Dataset entries:
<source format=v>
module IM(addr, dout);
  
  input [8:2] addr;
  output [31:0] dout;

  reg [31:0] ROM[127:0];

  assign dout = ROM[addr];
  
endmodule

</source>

==

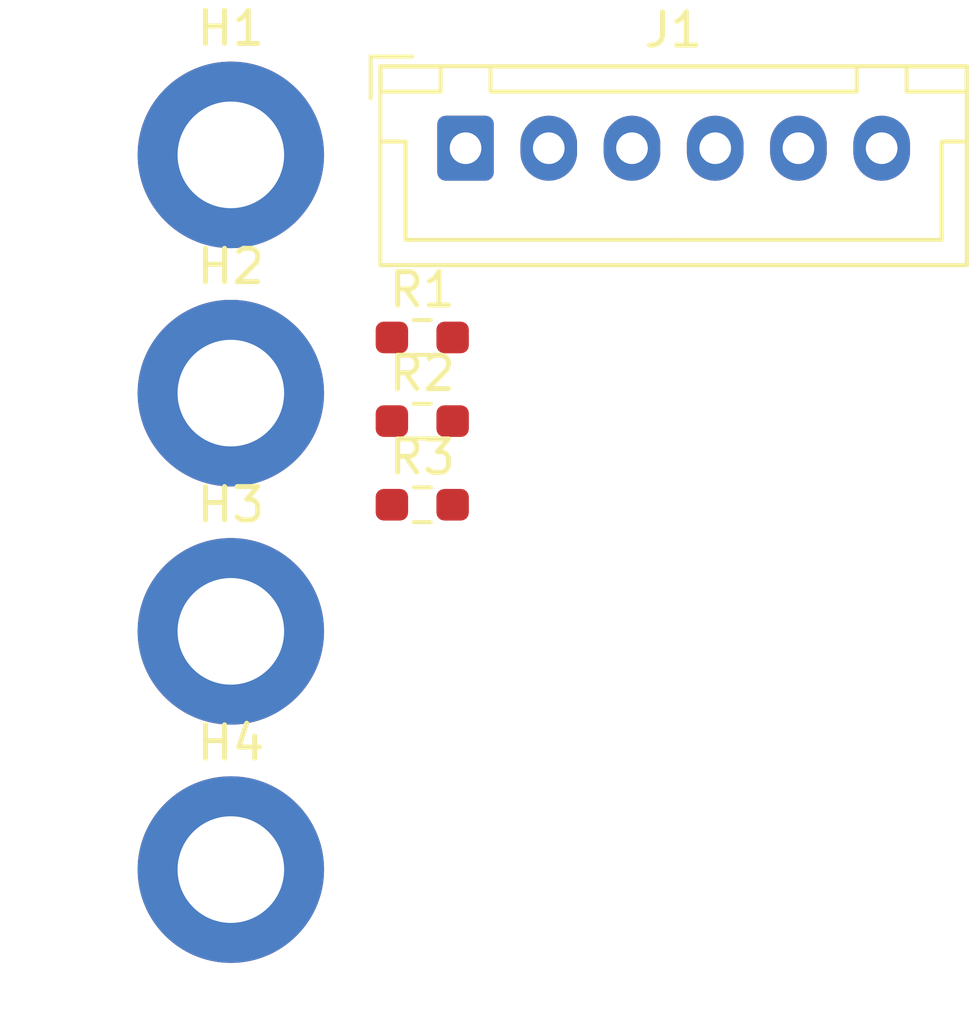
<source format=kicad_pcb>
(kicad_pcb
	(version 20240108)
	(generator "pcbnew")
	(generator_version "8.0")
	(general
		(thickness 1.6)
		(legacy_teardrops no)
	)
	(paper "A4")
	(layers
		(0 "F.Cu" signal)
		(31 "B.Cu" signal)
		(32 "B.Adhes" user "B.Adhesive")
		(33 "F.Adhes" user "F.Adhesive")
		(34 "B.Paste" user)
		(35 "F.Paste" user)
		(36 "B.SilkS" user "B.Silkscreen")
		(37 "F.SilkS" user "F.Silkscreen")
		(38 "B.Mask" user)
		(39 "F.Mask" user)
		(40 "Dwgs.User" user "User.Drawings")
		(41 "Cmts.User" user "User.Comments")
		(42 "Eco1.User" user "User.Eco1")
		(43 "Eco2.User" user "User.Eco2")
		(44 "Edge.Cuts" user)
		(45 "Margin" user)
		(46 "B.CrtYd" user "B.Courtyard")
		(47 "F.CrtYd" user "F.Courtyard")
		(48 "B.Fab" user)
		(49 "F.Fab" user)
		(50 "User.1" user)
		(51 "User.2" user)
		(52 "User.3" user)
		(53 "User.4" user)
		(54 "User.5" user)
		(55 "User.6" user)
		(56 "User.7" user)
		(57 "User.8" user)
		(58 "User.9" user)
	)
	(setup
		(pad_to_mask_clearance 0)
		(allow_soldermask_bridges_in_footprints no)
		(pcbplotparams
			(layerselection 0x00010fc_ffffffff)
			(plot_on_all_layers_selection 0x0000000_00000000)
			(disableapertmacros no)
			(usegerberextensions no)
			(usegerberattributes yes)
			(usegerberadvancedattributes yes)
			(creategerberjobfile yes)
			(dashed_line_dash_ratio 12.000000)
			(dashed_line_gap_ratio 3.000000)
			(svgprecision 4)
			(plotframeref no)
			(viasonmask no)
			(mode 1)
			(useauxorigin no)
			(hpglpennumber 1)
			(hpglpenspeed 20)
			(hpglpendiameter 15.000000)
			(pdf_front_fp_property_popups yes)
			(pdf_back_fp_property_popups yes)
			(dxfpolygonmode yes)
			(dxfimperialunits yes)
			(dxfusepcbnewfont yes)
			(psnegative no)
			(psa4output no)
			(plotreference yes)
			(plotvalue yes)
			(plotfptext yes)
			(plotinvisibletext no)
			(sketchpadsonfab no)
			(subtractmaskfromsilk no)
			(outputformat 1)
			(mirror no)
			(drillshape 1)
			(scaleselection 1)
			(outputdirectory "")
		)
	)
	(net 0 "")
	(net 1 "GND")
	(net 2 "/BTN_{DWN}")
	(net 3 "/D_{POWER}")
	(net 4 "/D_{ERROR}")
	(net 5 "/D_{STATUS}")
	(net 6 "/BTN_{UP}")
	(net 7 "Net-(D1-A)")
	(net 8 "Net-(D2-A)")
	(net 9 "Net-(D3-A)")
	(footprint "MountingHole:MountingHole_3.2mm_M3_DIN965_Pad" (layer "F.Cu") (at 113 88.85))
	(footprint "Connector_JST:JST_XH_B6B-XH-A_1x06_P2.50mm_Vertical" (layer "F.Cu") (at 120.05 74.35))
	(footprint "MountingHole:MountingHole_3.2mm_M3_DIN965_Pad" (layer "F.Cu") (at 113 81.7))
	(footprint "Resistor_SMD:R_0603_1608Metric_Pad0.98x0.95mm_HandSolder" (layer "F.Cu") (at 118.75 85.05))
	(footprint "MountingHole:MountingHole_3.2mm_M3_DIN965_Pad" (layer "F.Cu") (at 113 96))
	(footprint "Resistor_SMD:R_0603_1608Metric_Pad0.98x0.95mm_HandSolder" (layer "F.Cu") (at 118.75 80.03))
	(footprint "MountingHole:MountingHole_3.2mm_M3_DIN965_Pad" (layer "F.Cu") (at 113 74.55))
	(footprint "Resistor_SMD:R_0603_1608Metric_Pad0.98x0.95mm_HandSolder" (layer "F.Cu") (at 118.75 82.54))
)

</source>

---

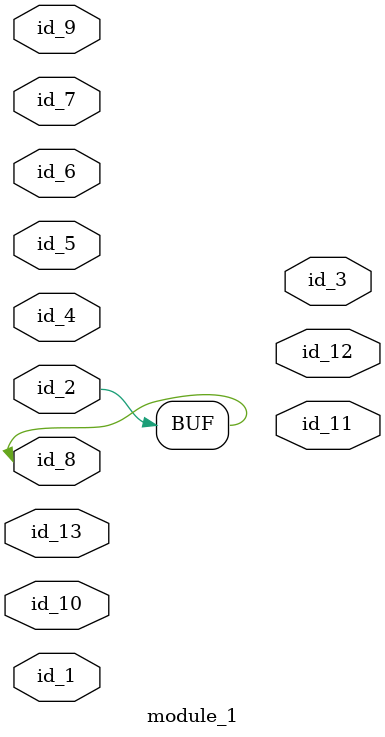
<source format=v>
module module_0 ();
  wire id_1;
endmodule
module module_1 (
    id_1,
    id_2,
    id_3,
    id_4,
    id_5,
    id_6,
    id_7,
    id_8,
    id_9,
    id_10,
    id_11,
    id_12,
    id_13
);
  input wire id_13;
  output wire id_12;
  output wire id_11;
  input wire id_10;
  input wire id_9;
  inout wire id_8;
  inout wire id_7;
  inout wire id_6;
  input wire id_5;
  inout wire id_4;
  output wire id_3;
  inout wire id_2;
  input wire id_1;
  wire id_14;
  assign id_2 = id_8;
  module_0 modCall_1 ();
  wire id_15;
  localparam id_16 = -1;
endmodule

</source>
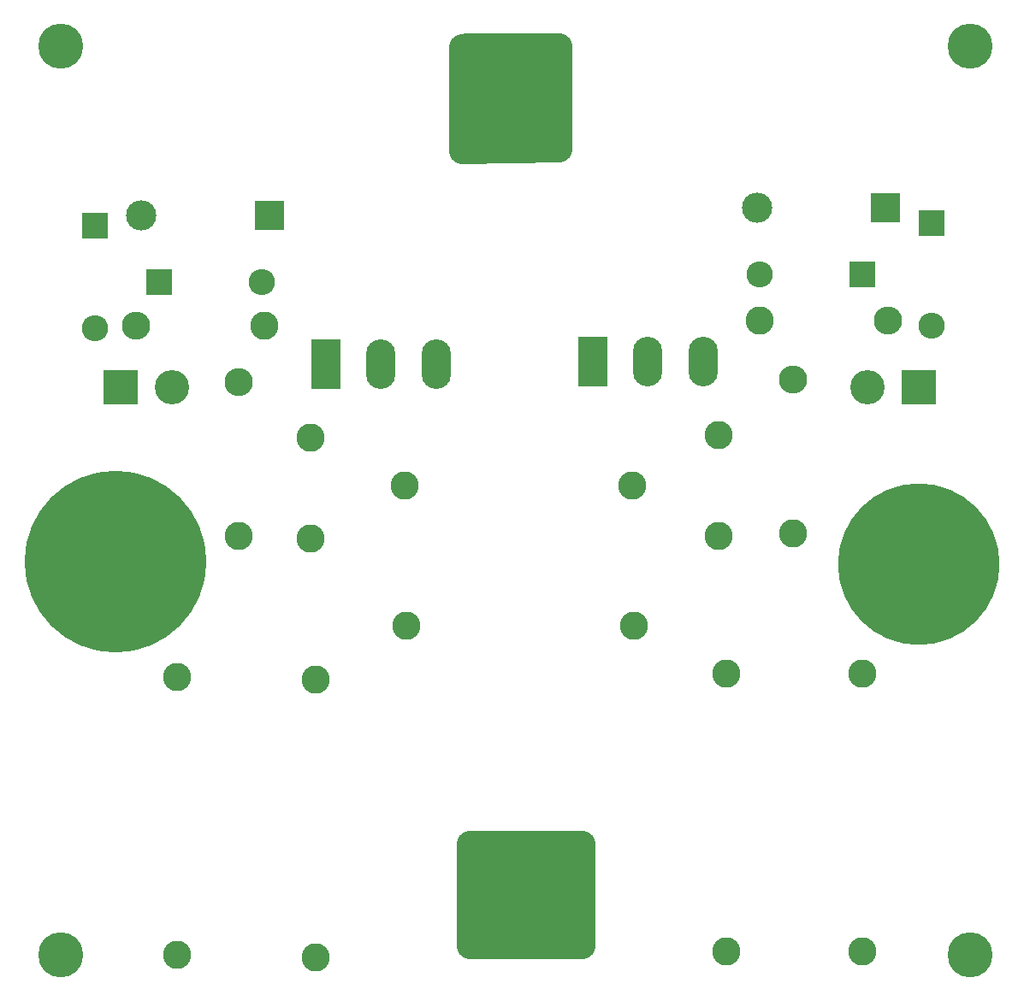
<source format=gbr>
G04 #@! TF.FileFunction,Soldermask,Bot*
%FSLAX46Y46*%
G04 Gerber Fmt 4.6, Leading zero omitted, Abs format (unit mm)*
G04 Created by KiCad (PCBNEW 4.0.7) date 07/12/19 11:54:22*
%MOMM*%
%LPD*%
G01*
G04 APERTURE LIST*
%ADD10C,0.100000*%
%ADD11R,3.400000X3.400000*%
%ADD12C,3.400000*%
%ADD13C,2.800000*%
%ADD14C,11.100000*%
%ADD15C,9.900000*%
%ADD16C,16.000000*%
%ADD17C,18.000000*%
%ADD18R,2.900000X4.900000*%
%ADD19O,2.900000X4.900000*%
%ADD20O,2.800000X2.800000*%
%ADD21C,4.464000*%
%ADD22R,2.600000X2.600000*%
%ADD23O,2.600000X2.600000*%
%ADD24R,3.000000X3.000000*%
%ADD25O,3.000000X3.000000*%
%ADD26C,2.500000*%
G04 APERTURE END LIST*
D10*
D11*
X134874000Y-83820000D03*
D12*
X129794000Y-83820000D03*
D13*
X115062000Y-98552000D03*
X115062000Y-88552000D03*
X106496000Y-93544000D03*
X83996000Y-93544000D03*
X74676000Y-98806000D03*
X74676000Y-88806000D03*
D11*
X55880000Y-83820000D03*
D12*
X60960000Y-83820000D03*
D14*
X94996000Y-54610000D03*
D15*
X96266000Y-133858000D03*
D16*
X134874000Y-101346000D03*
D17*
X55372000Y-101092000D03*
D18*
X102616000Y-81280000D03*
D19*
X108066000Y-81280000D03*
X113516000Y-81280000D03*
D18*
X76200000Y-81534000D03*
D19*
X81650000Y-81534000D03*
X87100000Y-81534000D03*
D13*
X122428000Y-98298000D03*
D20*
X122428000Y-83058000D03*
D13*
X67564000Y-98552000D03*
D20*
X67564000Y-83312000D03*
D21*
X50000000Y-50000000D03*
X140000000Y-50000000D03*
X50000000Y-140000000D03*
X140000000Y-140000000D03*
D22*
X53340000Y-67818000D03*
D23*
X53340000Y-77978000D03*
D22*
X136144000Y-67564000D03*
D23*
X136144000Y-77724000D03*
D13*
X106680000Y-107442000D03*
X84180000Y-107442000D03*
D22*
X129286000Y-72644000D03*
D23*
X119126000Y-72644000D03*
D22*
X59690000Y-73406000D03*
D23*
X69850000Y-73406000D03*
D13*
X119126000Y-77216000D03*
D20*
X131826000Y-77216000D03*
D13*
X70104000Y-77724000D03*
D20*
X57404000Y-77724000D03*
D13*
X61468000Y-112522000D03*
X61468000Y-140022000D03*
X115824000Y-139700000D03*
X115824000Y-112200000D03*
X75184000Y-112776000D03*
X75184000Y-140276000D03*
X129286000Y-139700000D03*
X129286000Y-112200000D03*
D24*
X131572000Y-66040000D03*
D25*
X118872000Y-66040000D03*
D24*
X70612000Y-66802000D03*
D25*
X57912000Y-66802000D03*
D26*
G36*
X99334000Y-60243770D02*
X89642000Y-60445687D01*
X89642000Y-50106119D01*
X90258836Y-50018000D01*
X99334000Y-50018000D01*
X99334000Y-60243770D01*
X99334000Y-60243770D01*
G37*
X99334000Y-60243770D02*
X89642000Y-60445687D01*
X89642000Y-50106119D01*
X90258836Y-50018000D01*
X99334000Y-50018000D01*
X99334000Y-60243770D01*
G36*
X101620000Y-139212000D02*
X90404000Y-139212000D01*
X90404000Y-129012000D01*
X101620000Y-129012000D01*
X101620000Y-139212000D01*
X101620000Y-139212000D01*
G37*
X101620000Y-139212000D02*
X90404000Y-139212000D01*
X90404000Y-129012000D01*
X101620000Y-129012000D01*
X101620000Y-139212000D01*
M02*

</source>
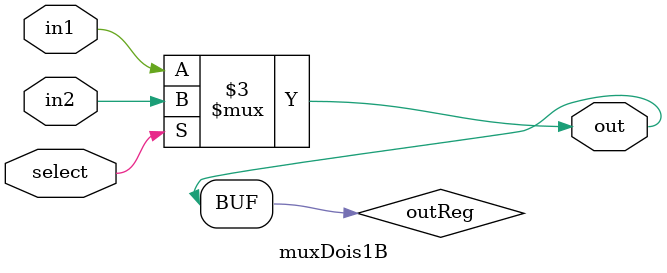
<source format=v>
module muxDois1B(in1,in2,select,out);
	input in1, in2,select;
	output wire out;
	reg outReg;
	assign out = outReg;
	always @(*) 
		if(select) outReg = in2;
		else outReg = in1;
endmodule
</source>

Job: Within the material above, find the lines that contain the word "Adhes"; copy them.

Solution to this exercise:
		(32 "B.Adhes" user "B.Adhesive")
		(33 "F.Adhes" user "F.Adhesive")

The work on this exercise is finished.